Dans le contexte du transfert de souveraineté des Chagos à Maurice, le renforcement de la coopération en matière de sécurité maritime va-t-il se concrétiser ?

Compte tenu de l'étendue de sa zone économique exclusive, la sécurité maritime est fondamentale pour le bon fonctionnement des activités économiques de Maurice et constitue l'un des axes prioritaires de notre coopération.

Le Japon a fourni des vedettes rapides aux gardes côtes, destinées à lutter contre la pêche illicite, le trafic de drogue et d'autres activités illégales. En 2026, le système radar de surveillance côtière devrait être remis au gouvernement mauricien.

Par ailleurs, les deux gouvernements ont signé en mars 2025 un accord portant sur la fourniture d'un remorqueur. Ce navire, construit au Japon, sera équipé de fonctions d'urgence telles que le remorquage de navires échoués, l'intervention en cas de marée noire et la lutte contre les incendies, tout en étant utilisé pour les opérations portuaires à Port/Louis en temps normal.

Lors de la TICAD, le Premier ministre Navin Ramgoolam a officiellement sollicité la signature d'un accord intergouvernemental avec le Japon dans le secteur de l'énergie, pour l'installation de turbines fonctionnant au gaz naturel liquéfié. Est-ce en voie de concrétisation ?

En effet, cette question a été abordée entre les Premiers ministres. Nous travaillons en étroite collaboration avec le gouvernement mauricien et la réponse fait actuellement l'objet de discussions au sein de notre siège à Tokyo.

Le Premier ministre mauricien a aussi plaidé en faveur de la Zone de libre-échange continentale africaine (ZLECAf) comme moyen de stimuler le commerce intra-africain. Comment le Japon a-t-il accueilli cela ?

Le Japon considère la ZLECAf comme un cadre essentiel pour la promotion du commerce intra-africain et le renforcement de l'intégration économique. Elle constitue également un pilier majeur pour la réalisation des aspirations de l'Afrique telles qu'énoncées dans l'Agenda 2063 de l'Union africaine.

En 2022, la JICA a signé un mémorandum de coopération avec le Secrétariat de la ZLECAf afin de promouvoir des initiatives concrètes telles que la facilitation du commerce, le développement des corridors et la mise en place de chaînes de valeur industrielles régionales.

Par ailleurs, le Japon, en partenariat avec le PNUD (Programme des Nations unies pour le développement), soutient le développement des ressources humaines dans les secteurs de la santé et de la médecine, ainsi que le renforcement des capacités des femmes et des jeunes.

Une intégration régionale plus profonde dans le cadre de la ZLECAf présente également des avantages potentiels pour le Japon.

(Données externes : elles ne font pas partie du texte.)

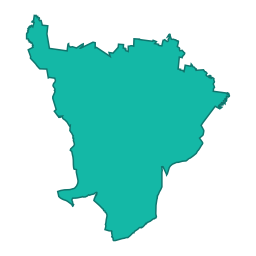 Tacotalpa, Tabasco, Mexico
{"feature_id": "50627088B19731547839915", "entity_name": "Tacotalpa", "entity_type": "district", "adm_level": 2, "iso_a3": "MEX", "parent_name": "Mexico", "parent_adm1": "Tabasco", "projection": "natural_earth1", "projection_center": [-92.714, 17.516], "detail": "fine", "context": "isolated", "style": "filled", "palette": "teal", "viewbox_px": 256, "rotation_deg": 0, "n_neighbors": 0, "source": "geoboundaries", "source_scale": "gbopen_adm2", "svg_char_len": 5625}
<svg xmlns="http://www.w3.org/2000/svg" viewBox="0 0 256 256"><path d="M124.4,238.2L126.1,237.6L127.8,237.6L130.3,235.5L132.8,232.9L133.9,232.8L133.9,232.4L134.8,231.2L137.8,229.2L139.4,227.6L140.0,227.5L140.5,227.7L141.2,227.3L141.5,227.7L141.9,227.5L143.2,226.6L145.2,224.4L145.7,223.5L146.2,223.8L147.3,222.5L150.2,221.2L153.3,218.9L154.0,218.6L154.5,218.7L154.6,218.4L155.9,217.8L155.8,217.6L156.4,216.8L155.9,214.5L155.8,213.4L156.0,205.2L156.8,199.7L157.3,198.0L157.2,197.2L157.5,196.7L157.3,196.2L157.4,195.6L158.2,194.8L159.3,192.0L160.7,189.6L161.9,186.9L161.9,172.2L162.2,170.4L161.7,166.8L162.5,166.6L163.0,166.7L166.5,174.2L166.6,174.9L167.3,173.9L169.3,167.5L170.4,165.9L172.4,164.2L176.5,162.4L178.5,162.3L182.5,161.2L186.0,160.9L186.9,160.3L188.8,158.6L190.3,158.0L193.2,155.9L196.2,153.4L197.6,150.9L198.3,150.3L199.6,148.4L201.5,145.2L202.3,144.2L202.7,143.2L202.5,142.4L199.5,138.1L202.8,135.3L203.2,134.4L203.6,132.4L203.8,130.9L203.7,130.2L201.1,125.4L203.0,122.5L215.2,106.3L219.8,108.8L220.2,108.3L221.1,107.9L221.9,107.2L220.9,106.9L219.6,107.3L218.8,106.9L218.6,106.2L218.7,105.9L219.3,106.1L220.0,106.0L220.1,105.6L219.4,105.0L220.4,104.1L221.4,105.0L221.9,104.2L222.2,104.1L222.6,104.9L222.9,104.9L223.0,104.3L221.6,102.9L221.6,102.6L222.5,102.5L223.6,103.3L223.9,102.6L224.2,103.5L224.7,103.4L225.0,103.7L225.1,102.3L223.9,101.5L223.5,100.8L224.5,100.1L225.7,100.0L225.9,101.3L226.4,101.0L226.6,100.2L226.6,99.2L225.1,99.2L225.0,98.8L226.9,98.1L226.4,97.0L226.5,96.3L227.9,96.4L228.1,96.5L228.1,96.9L228.3,97.0L229.3,96.3L229.4,95.7L229.1,94.7L228.8,94.4L228.0,94.5L227.6,94.1L228.3,93.8L228.6,93.4L227.3,92.8L226.4,93.5L226.1,93.0L213.3,91.3L213.5,88.5L214.3,87.7L214.5,87.3L213.3,84.1L213.5,83.2L214.2,82.4L214.4,81.6L213.7,79.9L214.0,78.8L213.6,78.3L212.1,77.5L211.7,77.5L211.4,78.3L211.1,78.4L210.7,77.4L210.9,76.0L210.2,75.5L209.4,75.5L208.8,75.9L208.8,76.3L209.8,77.4L209.6,77.7L209.2,77.6L208.2,76.6L206.7,75.9L206.2,75.3L206.1,74.8L206.5,73.9L207.0,73.3L205.7,71.8L204.7,71.6L203.5,69.8L196.2,70.3L196.3,69.8L196.1,68.9L195.5,69.1L194.7,67.6L194.1,67.1L193.1,66.9L192.5,66.3L192.5,65.6L191.2,64.0L190.8,66.3L185.2,65.2L184.1,71.7L183.4,71.5L183.5,70.5L180.3,70.2L180.5,69.3L178.1,69.0L179.3,57.1L182.1,57.6L182.0,57.1L182.5,56.7L183.0,55.7L184.1,54.6L184.6,53.8L184.7,53.0L183.6,52.1L183.3,51.5L182.4,50.9L182.2,50.4L179.8,50.7L179.4,49.3L179.6,48.7L179.3,47.9L177.3,46.6L178.2,42.9L178.4,41.4L178.2,41.1L177.7,41.1L177.6,40.8L176.4,40.7L176.0,40.0L175.5,39.8L175.0,39.8L173.3,39.2L172.0,39.4L171.4,39.3L170.2,35.9L170.1,34.6L169.8,34.2L169.0,34.5L167.6,36.8L168.2,36.5L168.9,36.7L169.3,37.3L169.3,37.9L168.3,39.0L168.4,39.3L168.2,39.6L168.5,39.9L168.0,41.2L167.8,41.4L167.0,41.5L164.7,39.7L164.0,40.2L163.2,40.2L162.9,41.1L161.8,45.9L159.0,45.5L158.4,45.2L158.5,44.3L154.7,43.6L156.4,41.6L153.1,40.3L152.7,41.3L141.3,39.8L139.1,39.4L139.2,39.1L134.0,38.8L133.7,46.2L131.9,45.7L130.1,45.9L129.5,46.2L128.3,46.2L128.2,51.5L125.6,50.6L125.9,49.1L124.9,49.0L125.0,48.3L123.3,48.1L123.5,44.6L118.5,44.2L118.2,47.3L113.0,53.1L109.0,52.5L110.2,56.5L96.5,47.4L95.2,47.8L95.2,42.7L93.0,42.2L80.6,48.2L80.4,48.2L81.0,47.5L82.8,46.1L83.1,45.4L83.2,43.9L81.8,44.5L76.5,48.0L72.4,46.7L70.2,47.2L69.6,46.3L68.7,45.8L68.6,43.7L68.0,44.1L67.1,50.9L49.4,48.4L46.9,33.9L47.8,25.8L42.3,25.2L41.1,20.5L40.3,20.4L39.7,20.7L38.8,19.6L39.4,18.6L39.3,17.9L38.6,17.6L37.2,17.6L37.6,16.4L36.2,16.2L36.1,15.4L35.6,15.4L35.3,15.7L34.3,15.4L33.5,20.7L33.6,21.5L32.4,21.1L31.9,21.9L34.1,22.5L32.8,26.9L31.6,25.4L30.7,26.1L31.0,26.5L30.7,27.0L30.0,26.1L29.2,26.8L29.6,27.3L28.9,28.1L28.6,27.8L27.9,28.7L28.6,29.5L27.8,30.3L28.2,30.8L27.7,31.9L28.0,32.1L27.6,32.7L27.4,32.5L26.6,33.8L26.6,38.8L28.1,38.8L28.5,40.5L29.1,40.3L29.4,42.0L30.3,41.7L30.6,42.4L30.8,42.3L31.2,43.0L31.8,42.7L33.1,45.5L32.4,45.9L33.0,47.3L28.2,49.8L30.7,56.7L30.4,58.2L35.6,63.8L37.0,65.8L39.7,68.8L46.8,69.1L48.3,77.9L49.3,77.4L54.8,78.2L55.4,80.3L55.1,81.7L53.6,83.6L53.0,85.3L53.2,86.3L54.8,88.6L55.0,89.9L54.4,90.3L55.0,91.7L52.8,96.7L52.8,98.4L56.2,109.6L54.3,111.2L57.5,115.5L57.9,116.0L58.3,116.0L58.4,116.5L58.7,116.7L58.8,117.3L59.3,117.3L59.5,116.5L60.0,116.2L60.4,116.2L60.2,116.5L60.4,117.2L61.2,116.9L61.9,116.1L62.5,116.0L62.2,116.5L62.9,118.5L64.3,119.6L64.6,119.6L66.2,121.2L67.1,122.1L69.4,125.9L70.3,125.3L69.9,130.6L71.1,132.5L71.6,132.9L72.6,135.1L73.2,135.6L72.9,136.9L73.0,138.2L73.6,138.3L73.4,140.7L74.1,142.7L74.4,144.5L73.8,145.9L70.7,148.9L70.3,150.3L71.4,151.1L71.9,151.9L72.5,155.1L72.9,156.5L73.3,159.9L73.4,164.9L73.6,167.3L73.9,168.8L74.2,169.2L76.1,169.5L76.5,169.8L76.3,171.2L76.4,172.6L78.0,180.4L78.0,182.0L77.7,183.5L76.5,186.1L74.5,188.3L70.0,189.6L64.2,189.9L60.8,190.5L57.7,191.5L58.8,196.5L60.3,197.9L61.4,198.6L63.2,199.5L66.3,200.6L67.8,201.5L71.6,204.3L72.7,206.2L73.0,206.0L73.6,204.5L72.8,203.9L72.8,203.0L72.5,202.3L72.5,201.5L71.9,200.5L71.9,199.7L72.6,198.2L75.4,198.1L77.3,197.9L81.7,197.0L82.7,196.6L83.1,197.0L85.3,196.9L87.3,196.0L88.7,194.8L89.7,195.2L91.1,194.6L93.8,194.0L95.7,192.6L96.0,192.7L96.7,192.4L97.0,192.9L96.7,193.3L96.7,194.3L96.1,194.6L96.4,195.2L96.0,195.7L95.7,195.4L95.3,196.3L95.0,197.1L95.1,197.5L94.4,198.3L94.3,199.5L94.0,199.8L93.9,200.5L99.6,205.6L102.7,208.8L103.0,208.8L103.5,209.8L103.7,210.6L104.6,210.8L104.9,211.0L105.2,212.2L106.1,212.8L106.9,214.6L107.0,216.0L106.3,219.5L105.9,222.8L105.4,224.6L105.8,225.2L105.8,226.5L105.0,229.6L109.0,230.8L111.6,231.0L111.8,231.5L111.6,232.6L112.3,236.1L111.8,236.6L111.9,236.9L113.1,238.2L113.1,239.8L113.4,240.4L113.7,240.6L115.5,240.5L122.1,238.6L124.4,238.2Z" fill="#14b8a6" stroke="#0f766e" stroke-width="1.5"/></svg>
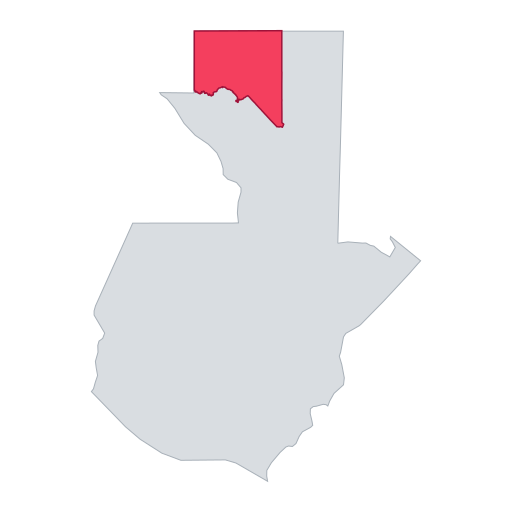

Lors de la TICAD 9, le Japon a annoncé la création d'un groupe d'études conjoint public-privé-académique sur le renforcement du partenariat économique Japon-Afrique.

Ce groupe servira de plateforme d'échange entre représentants des gouvernements, de l'industrie et du monde universitaire au Japon et en Afrique, afin de partager des connaissances et de débattre des questions liées à l'intégration économique et à la connectivité. À travers ces initiatives, le Japon entend être un partenaire de confiance, engagé en faveur d'une croissance et d'une prospérité partagées et durables avec l'Afrique.